What this task involves. Report each line of the data below that contains the string "MSCW", copying every such line in full.

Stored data
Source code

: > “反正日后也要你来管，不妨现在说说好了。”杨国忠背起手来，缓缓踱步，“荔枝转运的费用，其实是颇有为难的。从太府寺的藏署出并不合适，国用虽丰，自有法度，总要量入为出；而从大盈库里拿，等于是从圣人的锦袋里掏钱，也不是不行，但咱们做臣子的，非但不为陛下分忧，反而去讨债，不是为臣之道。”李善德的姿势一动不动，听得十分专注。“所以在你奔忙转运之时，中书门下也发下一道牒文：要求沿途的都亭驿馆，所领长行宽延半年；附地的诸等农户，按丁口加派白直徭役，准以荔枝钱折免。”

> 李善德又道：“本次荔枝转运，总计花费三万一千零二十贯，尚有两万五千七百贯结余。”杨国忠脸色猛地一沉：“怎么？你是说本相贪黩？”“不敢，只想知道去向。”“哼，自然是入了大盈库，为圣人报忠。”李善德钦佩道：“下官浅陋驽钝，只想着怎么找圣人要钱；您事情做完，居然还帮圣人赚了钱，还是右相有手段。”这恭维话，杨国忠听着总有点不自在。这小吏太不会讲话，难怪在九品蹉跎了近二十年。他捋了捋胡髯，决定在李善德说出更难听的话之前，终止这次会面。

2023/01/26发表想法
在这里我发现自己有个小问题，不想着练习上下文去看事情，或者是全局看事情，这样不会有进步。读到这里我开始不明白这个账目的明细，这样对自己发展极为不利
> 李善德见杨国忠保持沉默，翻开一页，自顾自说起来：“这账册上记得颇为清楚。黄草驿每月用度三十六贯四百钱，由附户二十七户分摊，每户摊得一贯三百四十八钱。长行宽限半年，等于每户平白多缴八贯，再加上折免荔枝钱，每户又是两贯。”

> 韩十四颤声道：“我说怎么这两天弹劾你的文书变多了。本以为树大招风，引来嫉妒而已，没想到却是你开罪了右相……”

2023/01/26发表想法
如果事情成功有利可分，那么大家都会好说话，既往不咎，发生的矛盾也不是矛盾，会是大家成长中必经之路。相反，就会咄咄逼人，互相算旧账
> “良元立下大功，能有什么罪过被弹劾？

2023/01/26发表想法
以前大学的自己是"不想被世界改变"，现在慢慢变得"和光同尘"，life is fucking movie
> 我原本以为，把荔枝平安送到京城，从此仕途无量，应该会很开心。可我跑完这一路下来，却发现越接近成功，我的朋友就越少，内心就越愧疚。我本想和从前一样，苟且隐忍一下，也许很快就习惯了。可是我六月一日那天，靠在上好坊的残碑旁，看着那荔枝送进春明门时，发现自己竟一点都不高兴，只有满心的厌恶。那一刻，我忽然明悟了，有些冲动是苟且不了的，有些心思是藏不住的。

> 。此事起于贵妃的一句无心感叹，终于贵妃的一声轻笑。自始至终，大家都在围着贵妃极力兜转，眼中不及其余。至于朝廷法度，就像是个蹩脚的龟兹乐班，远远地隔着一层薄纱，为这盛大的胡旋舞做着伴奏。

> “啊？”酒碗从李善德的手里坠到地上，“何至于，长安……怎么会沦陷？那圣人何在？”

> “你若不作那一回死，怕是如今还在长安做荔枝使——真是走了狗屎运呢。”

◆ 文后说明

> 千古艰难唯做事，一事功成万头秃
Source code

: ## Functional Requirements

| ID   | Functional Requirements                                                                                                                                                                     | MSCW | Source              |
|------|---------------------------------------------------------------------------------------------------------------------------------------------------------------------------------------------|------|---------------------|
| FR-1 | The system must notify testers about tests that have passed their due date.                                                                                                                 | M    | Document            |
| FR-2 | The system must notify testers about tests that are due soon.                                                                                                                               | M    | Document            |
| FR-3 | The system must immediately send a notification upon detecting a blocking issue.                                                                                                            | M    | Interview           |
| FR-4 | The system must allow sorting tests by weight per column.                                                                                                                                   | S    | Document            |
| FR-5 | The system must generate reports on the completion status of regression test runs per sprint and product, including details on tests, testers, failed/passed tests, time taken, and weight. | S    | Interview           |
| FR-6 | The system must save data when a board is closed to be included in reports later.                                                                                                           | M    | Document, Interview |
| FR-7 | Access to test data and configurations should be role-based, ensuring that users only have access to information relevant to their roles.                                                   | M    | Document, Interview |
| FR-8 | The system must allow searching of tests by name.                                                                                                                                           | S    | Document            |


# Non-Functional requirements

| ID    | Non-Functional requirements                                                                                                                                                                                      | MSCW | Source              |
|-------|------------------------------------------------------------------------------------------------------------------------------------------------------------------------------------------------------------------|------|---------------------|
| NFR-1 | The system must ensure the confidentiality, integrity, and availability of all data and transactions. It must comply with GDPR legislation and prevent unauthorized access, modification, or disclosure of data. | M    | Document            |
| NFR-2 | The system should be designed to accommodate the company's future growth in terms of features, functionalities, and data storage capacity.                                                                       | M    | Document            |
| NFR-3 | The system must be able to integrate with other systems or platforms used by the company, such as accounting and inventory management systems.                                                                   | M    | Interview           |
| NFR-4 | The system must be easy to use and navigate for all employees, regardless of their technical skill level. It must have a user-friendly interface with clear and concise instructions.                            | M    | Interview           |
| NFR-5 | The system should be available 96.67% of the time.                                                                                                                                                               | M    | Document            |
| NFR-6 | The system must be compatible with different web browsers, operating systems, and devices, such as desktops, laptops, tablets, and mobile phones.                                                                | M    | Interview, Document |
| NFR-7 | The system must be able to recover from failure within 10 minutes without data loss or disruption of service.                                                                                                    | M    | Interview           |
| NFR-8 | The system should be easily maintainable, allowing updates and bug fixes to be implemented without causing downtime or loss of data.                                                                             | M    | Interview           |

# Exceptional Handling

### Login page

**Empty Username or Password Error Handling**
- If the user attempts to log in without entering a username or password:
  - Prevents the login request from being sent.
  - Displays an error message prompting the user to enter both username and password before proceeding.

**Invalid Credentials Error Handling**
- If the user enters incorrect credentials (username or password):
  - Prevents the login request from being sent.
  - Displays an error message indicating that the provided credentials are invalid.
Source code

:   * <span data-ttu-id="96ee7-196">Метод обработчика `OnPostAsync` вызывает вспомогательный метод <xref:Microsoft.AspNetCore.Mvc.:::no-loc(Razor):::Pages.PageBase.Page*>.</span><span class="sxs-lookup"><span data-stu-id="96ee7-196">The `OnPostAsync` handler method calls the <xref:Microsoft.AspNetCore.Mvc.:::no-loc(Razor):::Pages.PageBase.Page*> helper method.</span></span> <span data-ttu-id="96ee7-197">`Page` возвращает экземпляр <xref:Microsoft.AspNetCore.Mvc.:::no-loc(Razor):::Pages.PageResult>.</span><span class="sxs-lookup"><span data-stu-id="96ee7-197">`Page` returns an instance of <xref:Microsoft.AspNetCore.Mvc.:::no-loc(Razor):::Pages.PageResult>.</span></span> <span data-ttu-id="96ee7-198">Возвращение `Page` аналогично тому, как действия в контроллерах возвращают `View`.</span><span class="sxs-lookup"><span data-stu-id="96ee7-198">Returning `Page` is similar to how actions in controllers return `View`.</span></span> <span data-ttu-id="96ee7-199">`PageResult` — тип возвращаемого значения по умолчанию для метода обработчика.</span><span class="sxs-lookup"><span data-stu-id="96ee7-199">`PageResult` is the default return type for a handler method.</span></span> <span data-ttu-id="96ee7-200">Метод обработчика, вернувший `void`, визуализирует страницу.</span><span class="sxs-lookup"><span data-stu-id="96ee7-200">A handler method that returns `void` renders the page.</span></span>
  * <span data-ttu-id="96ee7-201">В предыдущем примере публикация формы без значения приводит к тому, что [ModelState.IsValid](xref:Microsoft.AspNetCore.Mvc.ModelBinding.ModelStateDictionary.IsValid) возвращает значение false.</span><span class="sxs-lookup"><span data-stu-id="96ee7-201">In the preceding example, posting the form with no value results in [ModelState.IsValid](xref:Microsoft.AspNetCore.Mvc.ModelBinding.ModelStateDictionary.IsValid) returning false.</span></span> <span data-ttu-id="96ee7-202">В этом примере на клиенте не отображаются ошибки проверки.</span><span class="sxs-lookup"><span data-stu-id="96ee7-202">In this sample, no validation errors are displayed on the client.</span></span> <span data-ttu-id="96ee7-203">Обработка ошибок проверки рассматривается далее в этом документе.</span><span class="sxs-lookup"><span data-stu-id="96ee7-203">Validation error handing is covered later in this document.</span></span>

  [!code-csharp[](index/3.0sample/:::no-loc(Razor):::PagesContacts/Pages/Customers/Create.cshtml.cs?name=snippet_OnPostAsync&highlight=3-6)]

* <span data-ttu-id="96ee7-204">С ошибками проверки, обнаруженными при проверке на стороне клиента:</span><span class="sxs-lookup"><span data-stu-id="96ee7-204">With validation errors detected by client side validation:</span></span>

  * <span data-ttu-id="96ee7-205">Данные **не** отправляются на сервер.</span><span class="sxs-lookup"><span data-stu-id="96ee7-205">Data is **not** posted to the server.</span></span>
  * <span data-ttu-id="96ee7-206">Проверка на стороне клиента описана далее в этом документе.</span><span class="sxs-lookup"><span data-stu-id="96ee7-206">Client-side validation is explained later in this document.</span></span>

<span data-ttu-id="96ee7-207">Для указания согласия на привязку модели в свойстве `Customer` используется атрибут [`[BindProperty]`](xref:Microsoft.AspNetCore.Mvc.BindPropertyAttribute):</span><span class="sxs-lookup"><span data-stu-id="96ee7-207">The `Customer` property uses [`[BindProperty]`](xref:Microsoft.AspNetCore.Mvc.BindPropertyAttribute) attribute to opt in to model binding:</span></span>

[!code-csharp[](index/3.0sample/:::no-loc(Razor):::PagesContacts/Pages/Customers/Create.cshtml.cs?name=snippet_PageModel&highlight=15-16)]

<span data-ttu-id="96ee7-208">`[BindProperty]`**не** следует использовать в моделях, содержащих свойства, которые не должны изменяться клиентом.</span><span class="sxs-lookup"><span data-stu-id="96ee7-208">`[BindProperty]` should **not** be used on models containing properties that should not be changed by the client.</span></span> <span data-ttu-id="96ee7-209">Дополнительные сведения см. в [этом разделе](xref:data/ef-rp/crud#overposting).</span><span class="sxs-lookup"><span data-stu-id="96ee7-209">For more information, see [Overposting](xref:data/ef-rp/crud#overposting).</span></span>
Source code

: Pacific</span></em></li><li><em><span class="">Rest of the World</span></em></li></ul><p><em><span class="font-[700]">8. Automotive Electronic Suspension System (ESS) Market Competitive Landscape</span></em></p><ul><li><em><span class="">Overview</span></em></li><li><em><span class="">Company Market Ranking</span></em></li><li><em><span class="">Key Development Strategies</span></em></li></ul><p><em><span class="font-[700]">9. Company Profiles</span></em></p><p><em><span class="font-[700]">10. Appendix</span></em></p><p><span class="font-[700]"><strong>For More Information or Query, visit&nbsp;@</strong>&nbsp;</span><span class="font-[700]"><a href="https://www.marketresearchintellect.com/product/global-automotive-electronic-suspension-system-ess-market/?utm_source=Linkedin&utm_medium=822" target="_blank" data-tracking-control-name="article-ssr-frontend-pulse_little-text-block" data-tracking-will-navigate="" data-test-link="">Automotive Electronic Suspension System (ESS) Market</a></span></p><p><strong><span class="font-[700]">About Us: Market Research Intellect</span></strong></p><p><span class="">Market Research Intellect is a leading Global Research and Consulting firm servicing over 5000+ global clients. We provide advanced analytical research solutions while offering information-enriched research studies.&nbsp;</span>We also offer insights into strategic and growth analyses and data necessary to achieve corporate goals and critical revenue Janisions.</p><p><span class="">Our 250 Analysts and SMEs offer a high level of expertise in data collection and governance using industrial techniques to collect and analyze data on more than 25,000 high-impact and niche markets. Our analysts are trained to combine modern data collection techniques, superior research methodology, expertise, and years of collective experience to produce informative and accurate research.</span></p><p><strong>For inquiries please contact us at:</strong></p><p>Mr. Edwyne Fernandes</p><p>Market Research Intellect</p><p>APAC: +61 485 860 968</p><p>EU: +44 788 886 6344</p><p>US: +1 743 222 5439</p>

Exercise solution.
| ID   | Functional Requirements                                                                                                                                                                     | MSCW | Source              |
| ID    | Non-Functional requirements                                                                                                                                                                                      | MSCW | Source              |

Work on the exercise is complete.